• _TASK DESCRIPTION_
Once you find the line containing "Figure 4-5. Spark Arrestor Screen" in the data below, copy it and each following line exactly, up to and including the line containing "16 Owner’s Manual for Portable Generator", and nothing else.

(Transcribed page contents)

|---|

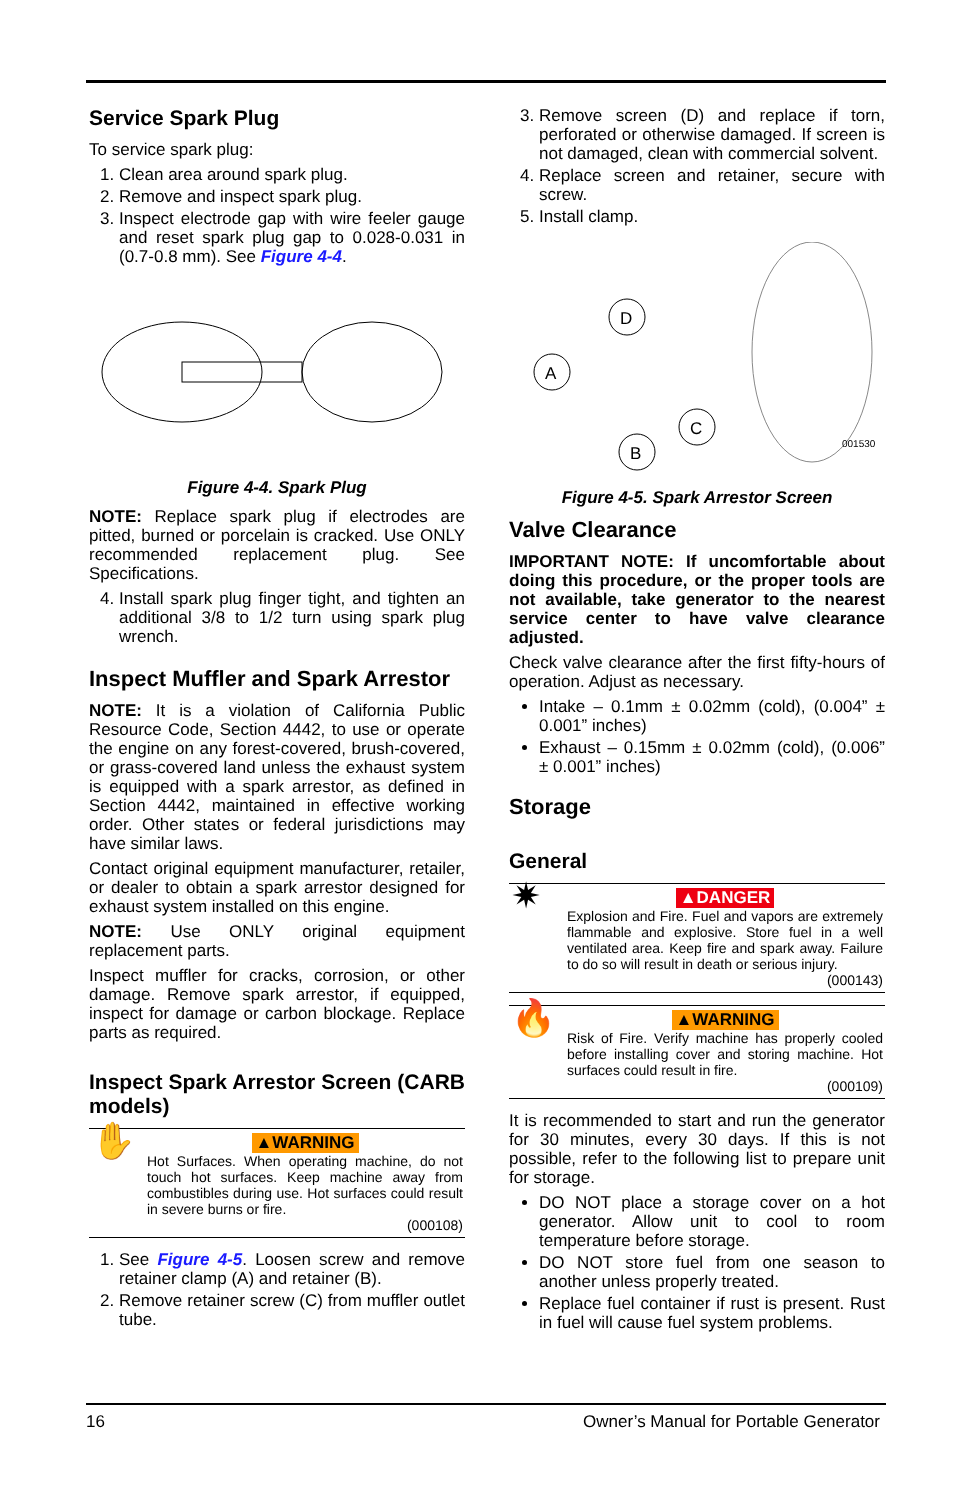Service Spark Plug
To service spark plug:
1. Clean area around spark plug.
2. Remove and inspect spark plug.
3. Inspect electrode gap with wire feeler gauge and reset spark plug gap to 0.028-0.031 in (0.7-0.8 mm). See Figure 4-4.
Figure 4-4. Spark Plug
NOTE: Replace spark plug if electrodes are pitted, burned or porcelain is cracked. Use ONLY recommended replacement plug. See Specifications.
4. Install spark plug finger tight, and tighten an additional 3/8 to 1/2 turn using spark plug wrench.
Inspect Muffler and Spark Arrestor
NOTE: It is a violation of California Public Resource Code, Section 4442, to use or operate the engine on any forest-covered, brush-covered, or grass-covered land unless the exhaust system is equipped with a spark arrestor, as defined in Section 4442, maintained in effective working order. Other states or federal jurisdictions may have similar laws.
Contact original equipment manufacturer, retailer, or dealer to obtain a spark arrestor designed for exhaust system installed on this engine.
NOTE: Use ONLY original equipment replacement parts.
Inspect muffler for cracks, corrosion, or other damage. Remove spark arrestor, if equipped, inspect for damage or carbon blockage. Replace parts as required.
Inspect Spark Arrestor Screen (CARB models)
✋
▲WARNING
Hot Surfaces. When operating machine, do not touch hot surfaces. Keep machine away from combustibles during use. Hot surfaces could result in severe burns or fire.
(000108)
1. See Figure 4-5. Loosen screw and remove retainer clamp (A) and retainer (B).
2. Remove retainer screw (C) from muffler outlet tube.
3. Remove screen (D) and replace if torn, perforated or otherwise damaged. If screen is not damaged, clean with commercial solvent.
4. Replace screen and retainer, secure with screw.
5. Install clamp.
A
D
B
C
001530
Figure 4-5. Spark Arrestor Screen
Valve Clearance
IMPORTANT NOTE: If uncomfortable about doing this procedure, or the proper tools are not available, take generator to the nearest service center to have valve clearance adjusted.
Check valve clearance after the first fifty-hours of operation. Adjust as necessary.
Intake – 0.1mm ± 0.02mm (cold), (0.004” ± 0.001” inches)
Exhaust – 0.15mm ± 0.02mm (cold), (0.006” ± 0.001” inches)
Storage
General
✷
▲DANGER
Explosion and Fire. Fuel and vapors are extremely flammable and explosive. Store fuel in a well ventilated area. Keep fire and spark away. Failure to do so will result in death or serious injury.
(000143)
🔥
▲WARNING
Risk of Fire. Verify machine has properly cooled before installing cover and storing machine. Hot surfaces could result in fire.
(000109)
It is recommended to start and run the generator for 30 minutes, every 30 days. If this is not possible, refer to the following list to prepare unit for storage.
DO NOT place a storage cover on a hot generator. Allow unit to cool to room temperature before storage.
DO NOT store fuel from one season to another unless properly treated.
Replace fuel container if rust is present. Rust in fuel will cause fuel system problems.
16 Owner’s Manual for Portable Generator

|---|

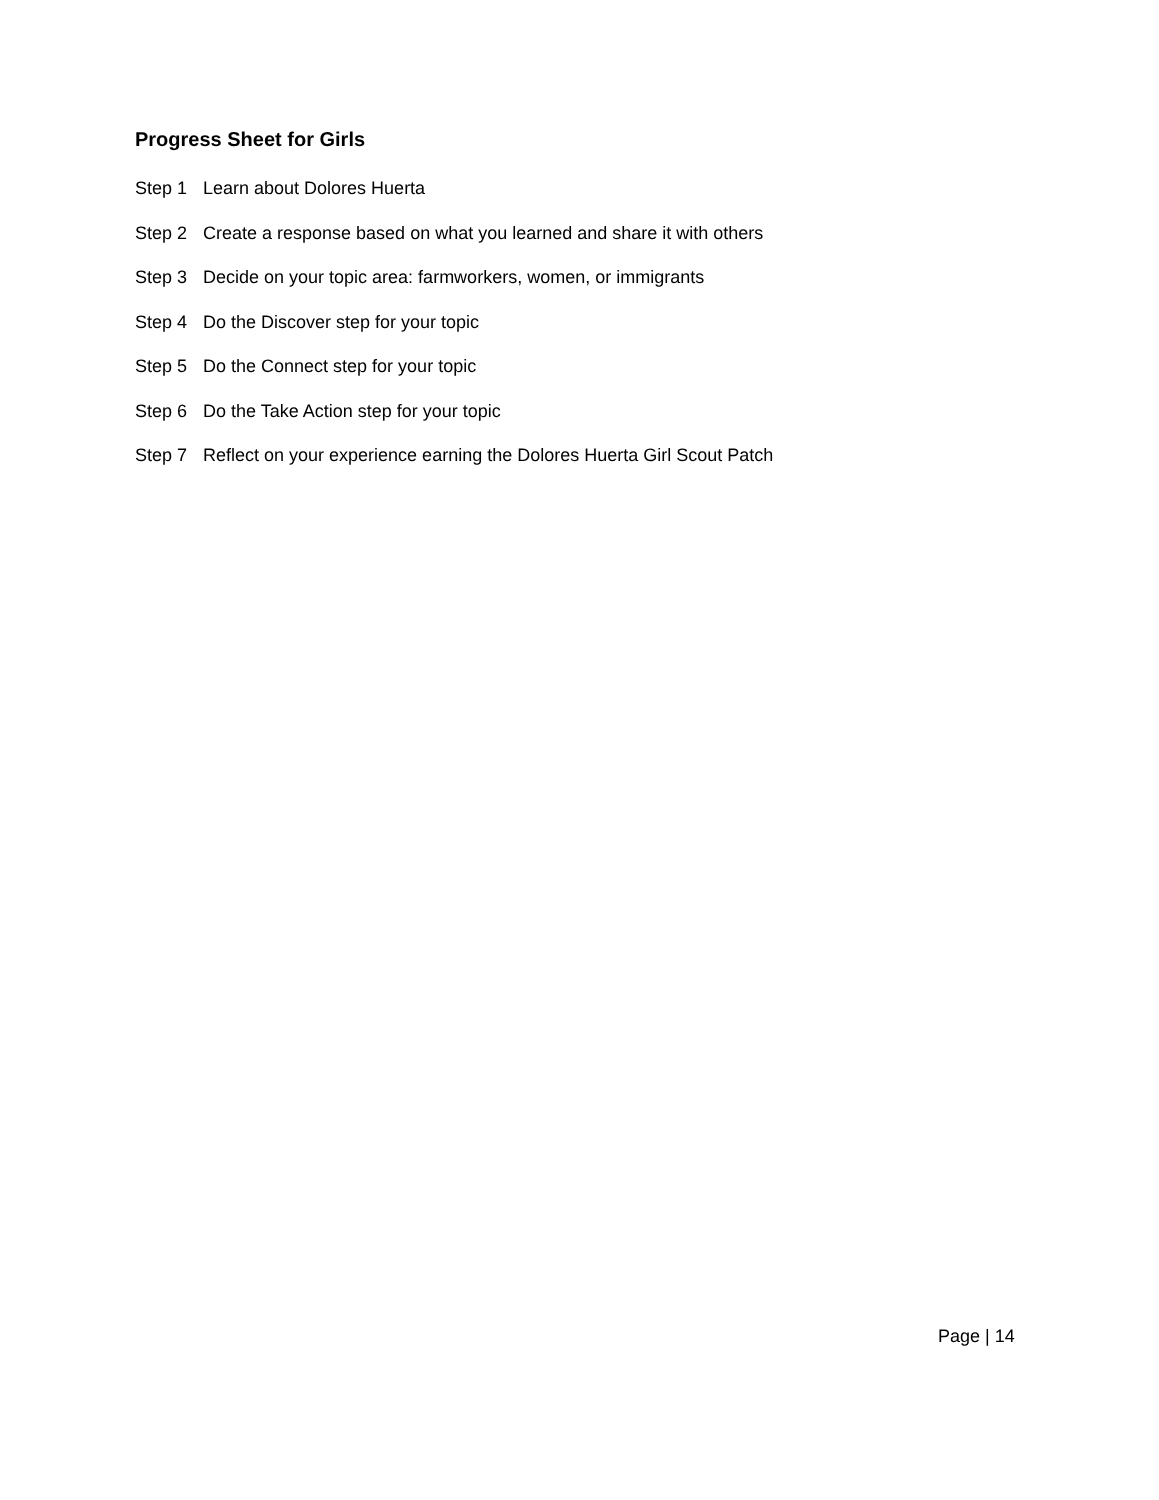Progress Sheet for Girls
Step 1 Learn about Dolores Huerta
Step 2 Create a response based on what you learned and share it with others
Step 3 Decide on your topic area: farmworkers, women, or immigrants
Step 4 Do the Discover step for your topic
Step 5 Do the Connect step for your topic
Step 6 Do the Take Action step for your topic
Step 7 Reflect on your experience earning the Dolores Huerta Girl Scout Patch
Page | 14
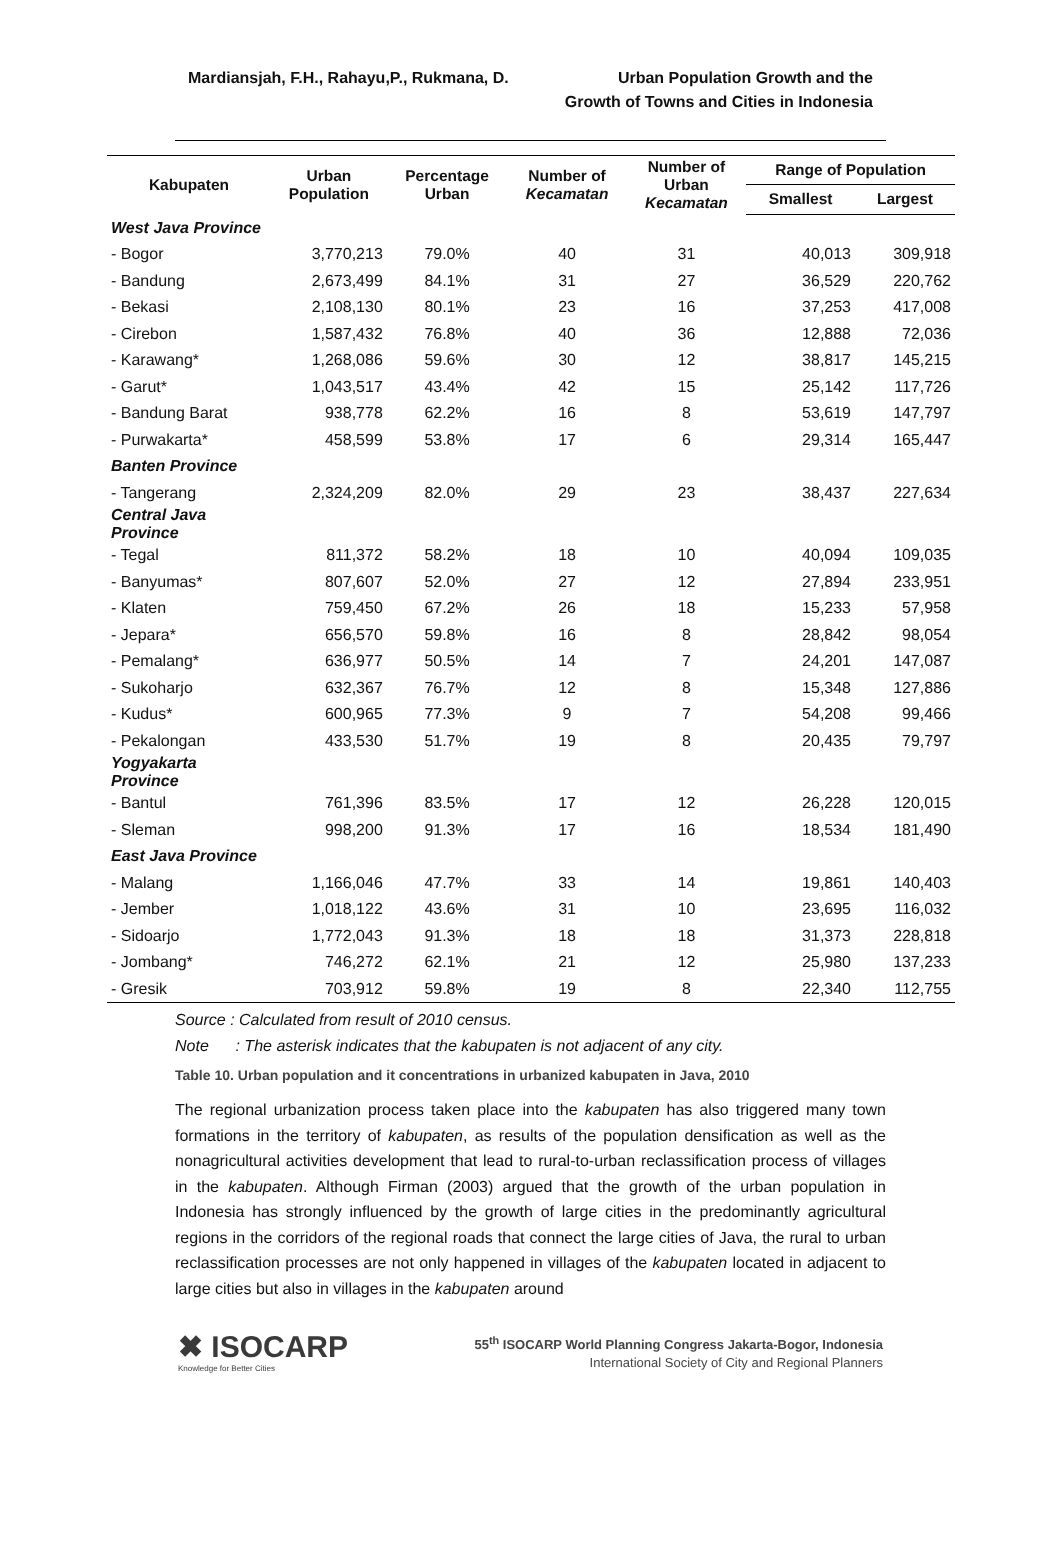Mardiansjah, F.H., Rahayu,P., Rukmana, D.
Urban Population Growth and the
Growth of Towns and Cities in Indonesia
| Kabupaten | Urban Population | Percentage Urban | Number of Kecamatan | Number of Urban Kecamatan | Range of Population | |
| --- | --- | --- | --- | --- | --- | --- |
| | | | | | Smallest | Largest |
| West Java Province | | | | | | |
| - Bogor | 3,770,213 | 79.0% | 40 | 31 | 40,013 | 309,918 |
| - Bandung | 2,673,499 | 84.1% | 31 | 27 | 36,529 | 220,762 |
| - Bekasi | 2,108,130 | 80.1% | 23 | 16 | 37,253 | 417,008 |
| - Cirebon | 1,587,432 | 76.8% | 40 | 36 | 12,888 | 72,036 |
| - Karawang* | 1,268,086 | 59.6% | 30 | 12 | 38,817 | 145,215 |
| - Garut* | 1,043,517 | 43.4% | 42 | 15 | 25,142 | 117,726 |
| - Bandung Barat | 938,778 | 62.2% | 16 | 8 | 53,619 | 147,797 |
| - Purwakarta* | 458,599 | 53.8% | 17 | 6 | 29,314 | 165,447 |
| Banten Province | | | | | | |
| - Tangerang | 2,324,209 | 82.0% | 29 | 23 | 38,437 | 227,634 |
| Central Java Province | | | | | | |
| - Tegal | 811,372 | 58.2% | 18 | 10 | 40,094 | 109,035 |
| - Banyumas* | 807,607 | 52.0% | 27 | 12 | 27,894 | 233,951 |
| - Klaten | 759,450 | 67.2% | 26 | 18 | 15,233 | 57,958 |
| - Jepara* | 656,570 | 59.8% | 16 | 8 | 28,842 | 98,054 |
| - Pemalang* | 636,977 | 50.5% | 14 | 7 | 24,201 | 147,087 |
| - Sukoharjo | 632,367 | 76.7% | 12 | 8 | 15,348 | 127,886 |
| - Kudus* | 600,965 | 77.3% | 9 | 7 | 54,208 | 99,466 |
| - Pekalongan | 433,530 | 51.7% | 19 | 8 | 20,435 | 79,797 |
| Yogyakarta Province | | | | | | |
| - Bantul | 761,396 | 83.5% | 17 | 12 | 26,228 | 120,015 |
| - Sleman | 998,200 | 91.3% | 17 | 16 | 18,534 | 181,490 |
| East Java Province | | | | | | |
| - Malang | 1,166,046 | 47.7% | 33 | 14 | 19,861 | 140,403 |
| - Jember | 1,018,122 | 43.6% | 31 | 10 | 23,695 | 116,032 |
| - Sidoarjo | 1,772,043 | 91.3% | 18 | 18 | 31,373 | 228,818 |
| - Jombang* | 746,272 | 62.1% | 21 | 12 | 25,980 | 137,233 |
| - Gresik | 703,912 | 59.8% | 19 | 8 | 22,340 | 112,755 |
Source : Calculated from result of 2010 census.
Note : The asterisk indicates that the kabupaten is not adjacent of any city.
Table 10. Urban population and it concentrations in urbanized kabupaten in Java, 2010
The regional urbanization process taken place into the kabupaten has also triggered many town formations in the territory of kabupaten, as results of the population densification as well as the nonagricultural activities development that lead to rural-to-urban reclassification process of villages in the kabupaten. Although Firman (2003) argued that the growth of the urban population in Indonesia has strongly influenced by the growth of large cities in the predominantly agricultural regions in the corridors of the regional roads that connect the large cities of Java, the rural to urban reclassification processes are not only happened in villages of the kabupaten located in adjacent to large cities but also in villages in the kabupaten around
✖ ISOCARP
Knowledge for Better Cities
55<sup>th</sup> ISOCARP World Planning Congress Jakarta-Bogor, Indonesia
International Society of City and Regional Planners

|---|

• _RESPONSE AREA_
Figure 4-5. Spark Arrestor Screen
Valve Clearance
IMPORTANT NOTE: If uncomfortable about doing this procedure, or the proper tools are not available, take generator to the nearest service center to have valve clearance adjusted.
Check valve clearance after the first fifty-hours of operation. Adjust as necessary.
Intake – 0.1mm ± 0.02mm (cold), (0.004” ± 0.001” inches)
Exhaust – 0.15mm ± 0.02mm (cold), (0.006” ± 0.001” inches)
Storage
General
✷
▲DANGER
Explosion and Fire. Fuel and vapors are extremely flammable and explosive. Store fuel in a well ventilated area. Keep fire and spark away. Failure to do so will result in death or serious injury.
(000143)
🔥
▲WARNING
Risk of Fire. Verify machine has properly cooled before installing cover and storing machine. Hot surfaces could result in fire.
(000109)
It is recommended to start and run the generator for 30 minutes, every 30 days. If this is not possible, refer to the following list to prepare unit for storage.
DO NOT place a storage cover on a hot generator. Allow unit to cool to room temperature before storage.
DO NOT store fuel from one season to another unless properly treated.
Replace fuel container if rust is present. Rust in fuel will cause fuel system problems.
16 Owner’s Manual for Portable Generator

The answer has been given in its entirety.